BUSINESSMAN Philip Chiyangwa has thrown his weight behind the Reserve Bank of Zimbabwe’s recently introduced bond notes saying the instrument will empower locals and boost the domestic economy.Dr Chiyangwa told a press briefing yesterday that the country’s surrogate currency would be the panacea to the prevailing liquidity crisis, as this will enhance production and growth of exports. He noted that it was not proper for Zimbabwe to conduct small domestic transactions using foreign currency that is in critical short supply due to low inflows, externalisation and high imports.

“From what I know, the bond notes are a derivative of the export rebate. As the (foreign currency) account is bolstered, so will be the incremental introduction of more bond notes,” said Dr Chiyangwa.

“As you know, right now we are not selling tobacco, so we have to sell more, not only agricultural products, but other produce. That will result in more cushioning of the exporter.”

The RBZ says bond notes will lower costs for exporters. Bond notes are a financial instrument, backed by a $200 million facility from African Export and Import Bank, and are meant to monetise the 5 percent incentive to all exporters.

The currency is recognised legal tender only in Zimbabwe.

Its acceptance as a medium of exchange only in Zimbabwe will help curb the problem of incessant outflows, which has drained inflows, which amount to less than $3,5 billion annually.

The surrogate currency, Dr Chiyangwa said, has gained wide public acceptance with most businesses including the supermarkets, retailers and suppliers of goods taking payment in bond notes while queues have started getting smaller. He said it was critical to take note of the need to ensure that the growth of the domestic economy was based on increasing exports in order to grow the stock of hard currency.

The flamboyant businessman said it was also critical that after withdrawing bond notes from bank accounts, the surrogate currency finds its way back into the banking system.

“What may happen is that people will withdraw money and they do not send it back it into the system, that would be congesting the system because we need a currency for trading; people paying each other thereby creating liquidity.”
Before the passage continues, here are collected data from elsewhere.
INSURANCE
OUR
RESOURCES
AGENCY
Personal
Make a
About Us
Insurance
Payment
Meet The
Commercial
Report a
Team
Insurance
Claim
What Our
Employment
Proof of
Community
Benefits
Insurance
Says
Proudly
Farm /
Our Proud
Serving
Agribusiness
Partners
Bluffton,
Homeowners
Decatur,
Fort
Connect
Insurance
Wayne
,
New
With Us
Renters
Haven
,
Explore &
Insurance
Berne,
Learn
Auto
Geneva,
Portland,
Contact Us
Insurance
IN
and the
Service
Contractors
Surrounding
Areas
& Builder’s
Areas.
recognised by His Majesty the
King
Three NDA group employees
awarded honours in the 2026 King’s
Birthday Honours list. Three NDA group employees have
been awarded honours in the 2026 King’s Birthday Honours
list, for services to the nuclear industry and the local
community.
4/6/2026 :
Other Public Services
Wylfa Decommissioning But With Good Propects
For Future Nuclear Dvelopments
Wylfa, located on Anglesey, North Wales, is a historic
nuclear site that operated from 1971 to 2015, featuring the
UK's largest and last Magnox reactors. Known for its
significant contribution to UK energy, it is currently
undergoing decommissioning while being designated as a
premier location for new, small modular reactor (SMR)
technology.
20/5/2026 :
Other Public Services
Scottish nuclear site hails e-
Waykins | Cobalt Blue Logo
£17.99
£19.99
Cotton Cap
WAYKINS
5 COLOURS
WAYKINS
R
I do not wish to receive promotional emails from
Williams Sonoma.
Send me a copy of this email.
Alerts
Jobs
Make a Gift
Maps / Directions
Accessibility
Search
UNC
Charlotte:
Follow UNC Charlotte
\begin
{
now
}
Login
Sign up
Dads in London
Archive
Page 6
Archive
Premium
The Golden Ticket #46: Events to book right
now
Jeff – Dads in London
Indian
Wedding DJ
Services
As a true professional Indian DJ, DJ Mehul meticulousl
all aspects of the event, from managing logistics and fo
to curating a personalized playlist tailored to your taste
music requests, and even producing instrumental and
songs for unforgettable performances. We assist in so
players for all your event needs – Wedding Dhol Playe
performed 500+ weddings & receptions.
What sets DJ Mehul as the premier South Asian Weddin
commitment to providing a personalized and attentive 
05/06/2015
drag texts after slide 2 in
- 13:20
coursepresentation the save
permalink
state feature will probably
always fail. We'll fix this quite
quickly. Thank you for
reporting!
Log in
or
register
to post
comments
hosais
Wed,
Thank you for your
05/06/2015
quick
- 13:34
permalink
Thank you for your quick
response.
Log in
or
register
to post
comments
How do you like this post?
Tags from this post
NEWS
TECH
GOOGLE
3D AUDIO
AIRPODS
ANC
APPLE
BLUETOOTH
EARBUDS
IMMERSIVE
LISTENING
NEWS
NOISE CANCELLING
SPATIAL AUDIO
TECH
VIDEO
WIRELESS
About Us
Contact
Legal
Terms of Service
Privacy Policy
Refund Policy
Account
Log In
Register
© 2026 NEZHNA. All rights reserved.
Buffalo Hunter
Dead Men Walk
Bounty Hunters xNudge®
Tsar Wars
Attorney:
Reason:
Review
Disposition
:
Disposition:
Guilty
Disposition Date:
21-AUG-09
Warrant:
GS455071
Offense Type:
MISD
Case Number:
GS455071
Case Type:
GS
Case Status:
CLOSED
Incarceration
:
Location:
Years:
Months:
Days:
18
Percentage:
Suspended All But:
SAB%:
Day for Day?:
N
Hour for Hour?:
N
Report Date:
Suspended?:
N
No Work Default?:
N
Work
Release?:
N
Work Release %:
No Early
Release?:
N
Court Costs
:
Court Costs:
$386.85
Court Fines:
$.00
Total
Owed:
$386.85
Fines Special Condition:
“If one withdraws the money and keeps it at home, they create a crisis for the banks; as such people have to bank the money.

We have to say to ourselves that we support this programme because it is empowering,” Dr Chiyangwa said.

The businessman said there was no rationale in rejecting the medium of exchange without proffering concrete reasons for not accepting them, especially by people with access to cash, when the majority of people were struggling for cash.

“What about people who made their deposits in POSB and other institutions who want to withdraw their money? What about that person who wants their money to pay medical bills and people with issues that are life threatening?”

Dr Chiyangwa refuted recent reports that he blasted the RBZ for introducing the bond notes saying interpretation of his remarks was wrong.

He clarified his position saying he had said if people in the diaspora remitted more of their earnings, there would be no need to introduce bond notes.

The businessman said bond notes will generate revenue for exporters, which will allow for expanded expenditure, resulting in more foreign currency inflows to ease liquidity crisis.